Determine the number of lines of the records below that include "Resolved". Respond with the number and no other text.

====== Dataset content

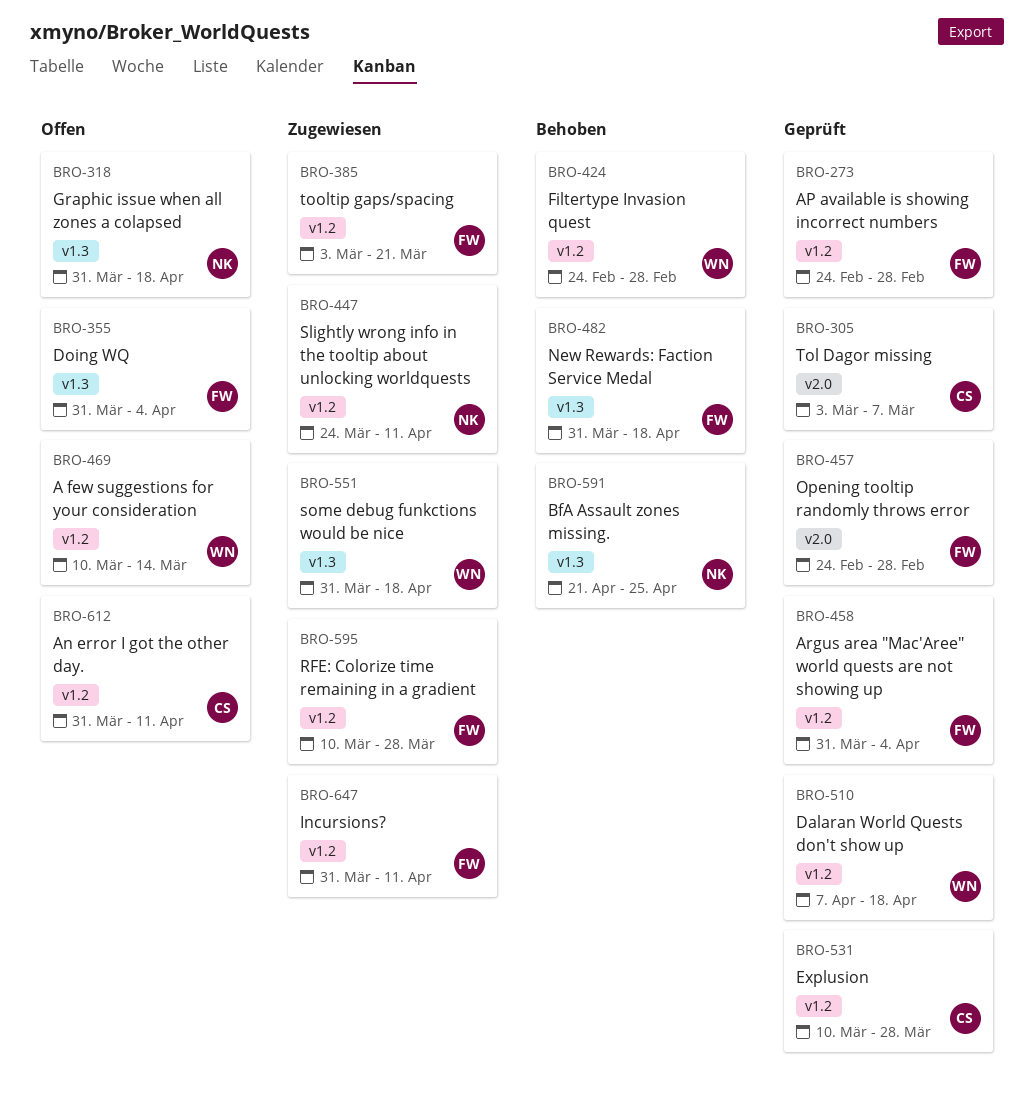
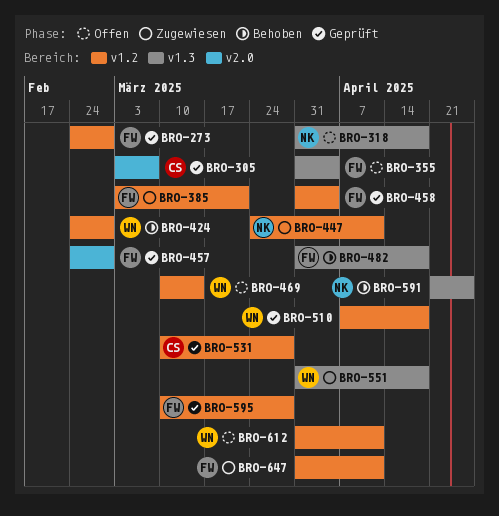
BRO-595, status: Zugewiesen -> Geprüft
BRO-612, owner: CS -> WN

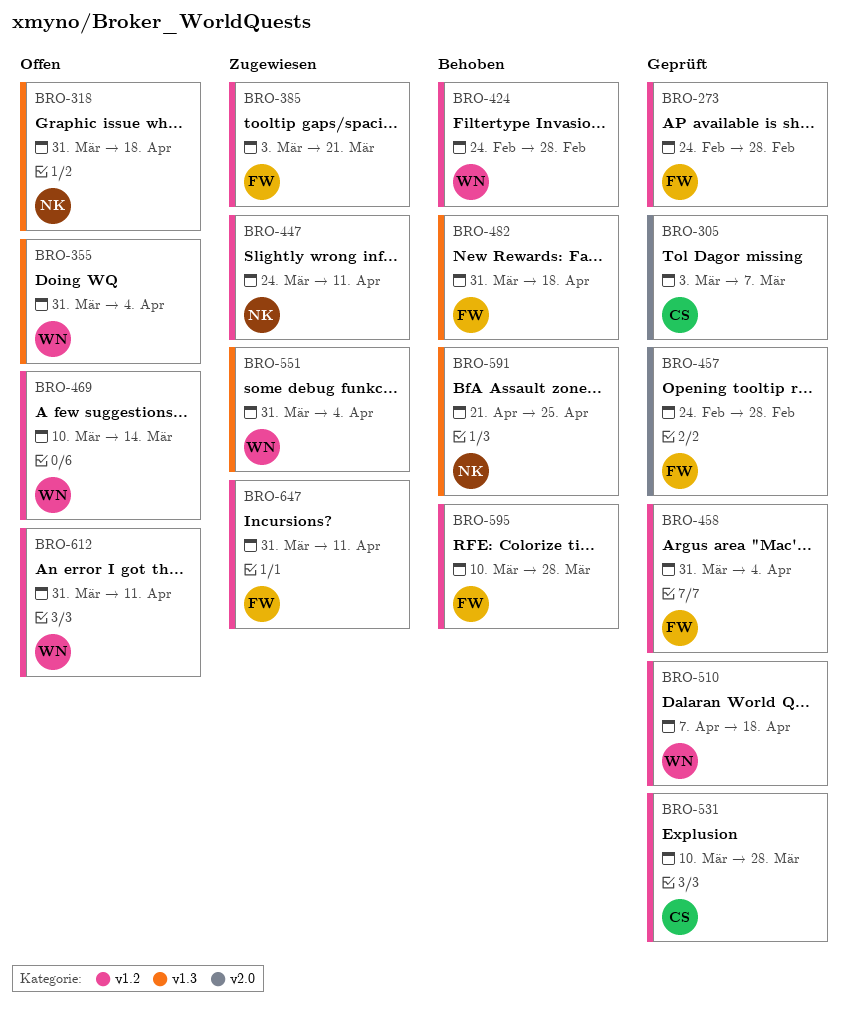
BRO-355, owner: FW -> WN
BRO-551, due: Apr 18 -> Apr 4
BRO-595, status: Geprüft -> Behoben

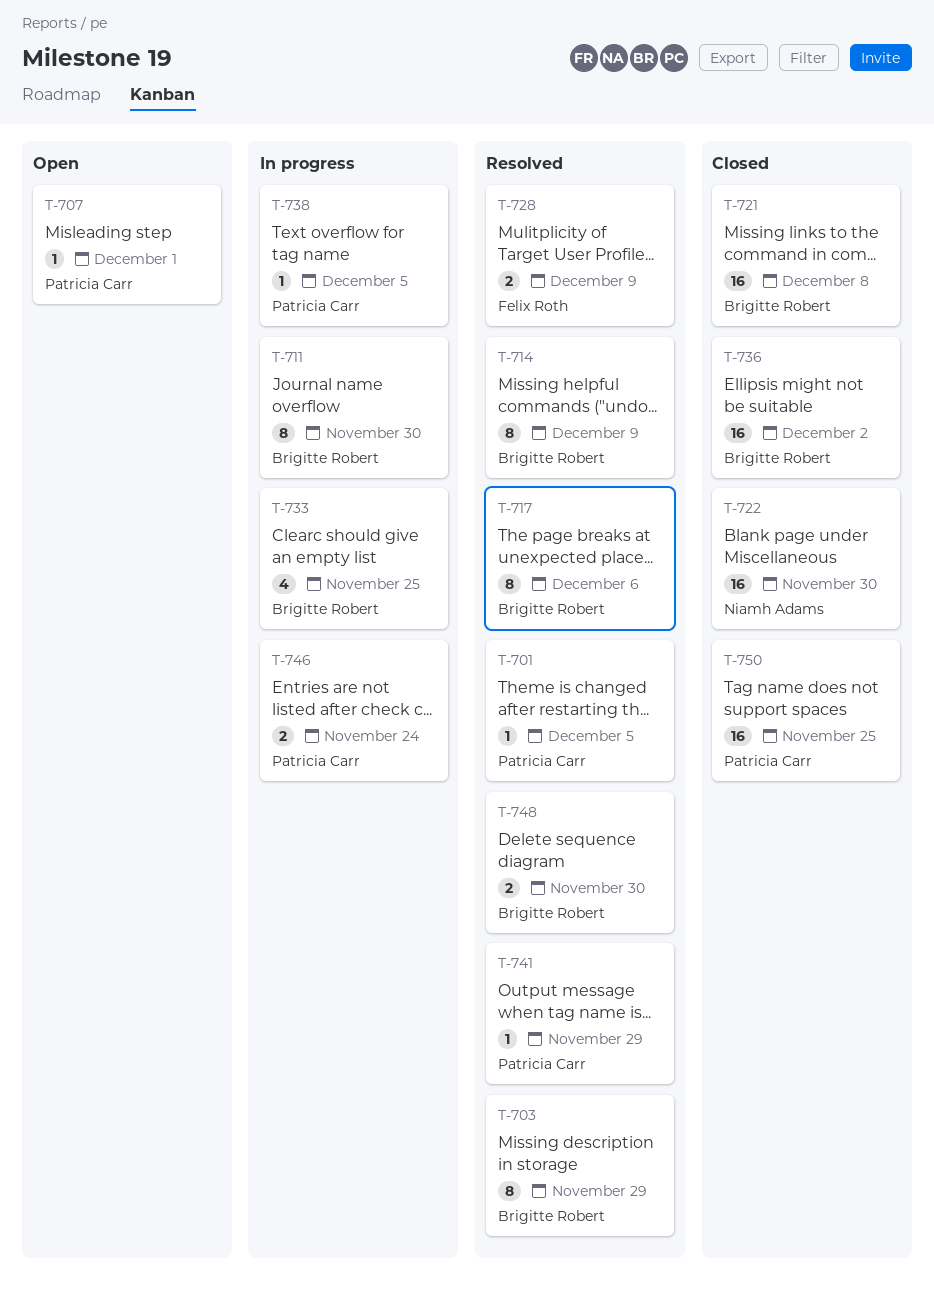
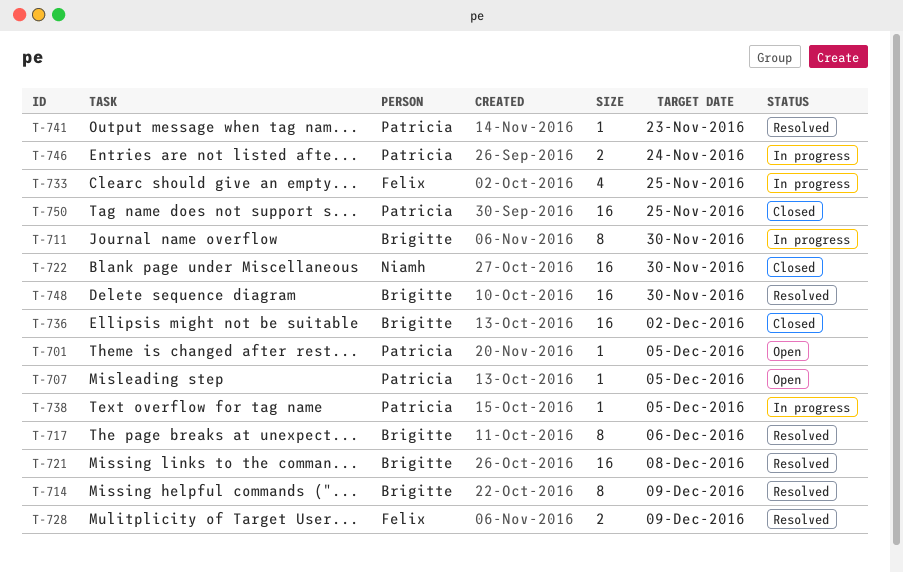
T-701, status: Resolved -> Open
T-703: present -> none
T-707, due: Dec 1 -> Dec 5
T-721, status: Closed -> Resolved
T-733, owner: Brigitte Robert -> Felix Roth
T-741, due: Nov 29 -> Nov 23
T-748, estimate: 2 -> 16

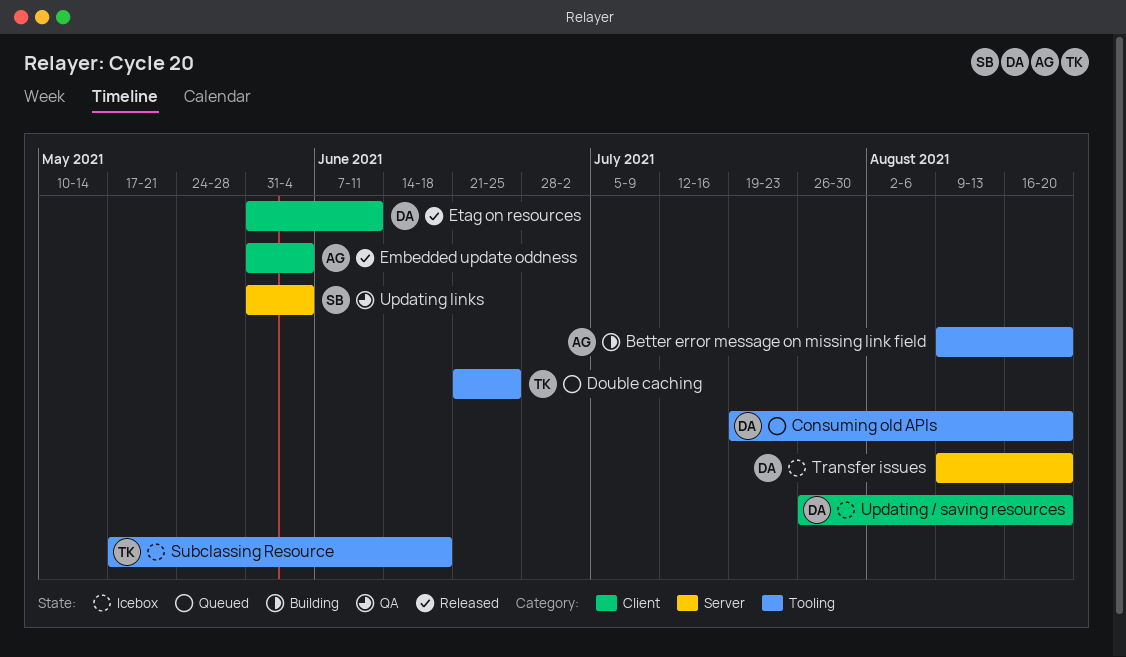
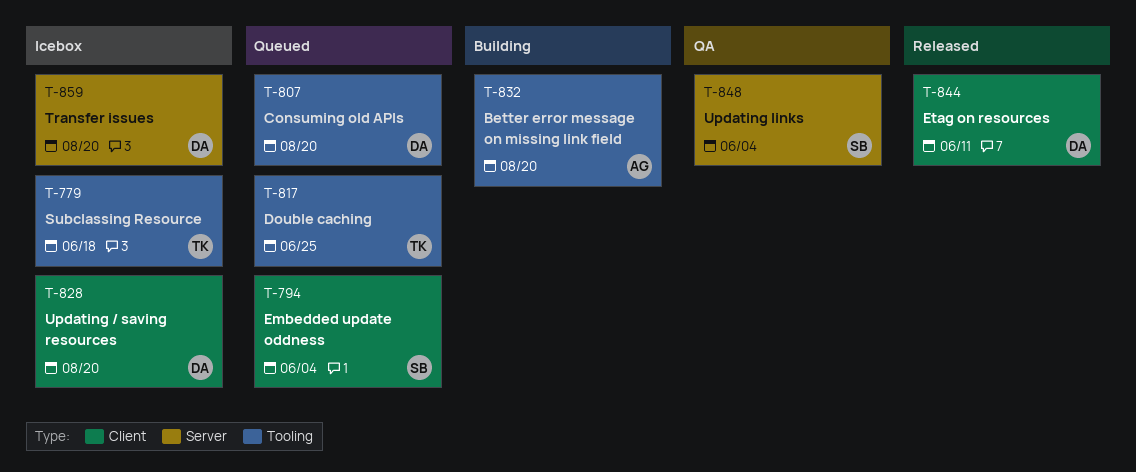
Embedded update oddness, status: Released -> Queued
Embedded update oddness, owner: AG -> SB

============

Task output: 2